The authors are Rosie Wild, partner, and Anna-Rose Davies, associate at legal firm Cooke, Young & Keidan. The editors are pleased to share these views; the usual disclaimers apply to views of guest writers. Jump into the debate if you have a view. Email firstname.lastname@example.org
2023 has been a landmark year for artificial intelligence becoming a part of the national conversation. Take Google searches for example – AI-related searches are registering approximately tenfold the interest levels seen in 2004. In the last decade, we’ve witnessed ambitious attempts to change the way we live and work using AI tools, spanning autonomous vehicles to investment decision-making. With no signs of imminent regulatory intervention on the horizon, alongside AI tools steadily becoming more accessible to users, the scope and diversity of these applications are only set to evolve.
While AI tools can excel within the controlled boundaries of a rule-based game, their performance in the real world without constraints is far more uncertain. What is certain is that in any situations where judgment calls are debated, the same issues will arise when AI takes on the role of decision-maker.
Courts have already considered scenarios where a trading platform autonomously enters into contracts as a product of its coding. Legally, there's no issue with human operators programming their systems to enable this, and there's no inherent reason why AI systems couldn't be granted the same authority. However, humans often disagree over whether they have entered into a contract, and these disagreements will no doubt continue to occur when AI serves as the decision-maker, especially in light of regular news stories of AI systems behaving unexpectedly.

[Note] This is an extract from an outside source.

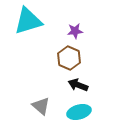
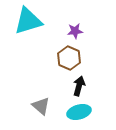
black arrow: moved 1 px right, 1 px down; rotated 84 degrees clockwise
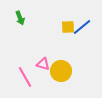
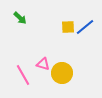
green arrow: rotated 24 degrees counterclockwise
blue line: moved 3 px right
yellow circle: moved 1 px right, 2 px down
pink line: moved 2 px left, 2 px up
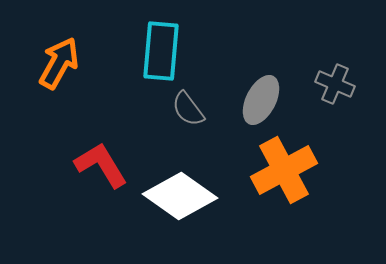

If an AI program were to engage in what a reasonable person might deem an objectively unfavourable agreement, the party on the "losing" side might argue that the deal was so evidently one-sided that both parties must have recognised a mistake had been made. However, it is not always an easy task to convince a court that a contract should be invalidated due to a mistake, and this is likely to remain the case (and potentially be even more challenging) when it comes to use of AI software in investments.
The issues at play escalate when AI is working for you, rather than against you. A wide variety of investment platforms now offer advice through AI tools, employing algorithmic software to provide investment recommendations based on customer input. Taking it a step further, there have been instances where fully autonomous AI systems reportedly outperform seasoned stockbrokers and, already, we understand that the largest “robo” advisors have hundreds of billions of dollars in assets under management. Even if anecdotes like these don’t necessarily reflect the average performance and may simply be particularly fortunate instances, this practice is undoubtedly here to stay.
For an advisor who is in the business of suggesting (or claiming to suggest) investment opportunities for individuals, they must ensure that they are meeting the standards expected of a reasonably competent investment advisor. Failing to do so exposes them to the risk of being found negligent and therefore liable to compensate individuals for their losses. One clear downside of using AI systems (not to mention more basic algorithmic investment advisors) is their lack of common sense – AI may not respond to a typo or a clearly erroneous user input in the same manner as a human advisor would.
Even more interesting is what we could call the "Google Maps effect" – the digital version of the "Lonely Planet effect." If there was ever a period when Google Maps (and the shorter routes it worked out and took people down) was a well-kept secret among a select group who used it to navigate quickly through towns using unconventional routes, it didn't take long for it to contribute to traffic congestion as its user base expanded.
Now, consider the scenario where the investment world's equivalent of Google Maps triggers simultaneous sell orders for the same stock, potentially resulting in flash crashes even more dramatic than those we have seen before. It might require some imaginative thinking to put together a legal course of action for such a situation, but certainly not a lot.
If this is the path we are heading down, and if the instances where AI outperforms seasoned stockbrokers are not just standalone incidents, then it would certainly take a lot for advisorrs to disregard the benefits of AI software in their line of work. In addition to this, if AI raises the standards for advisors across the board, there may come a point where it would be considered negligent not to incorporate AI into one's practices.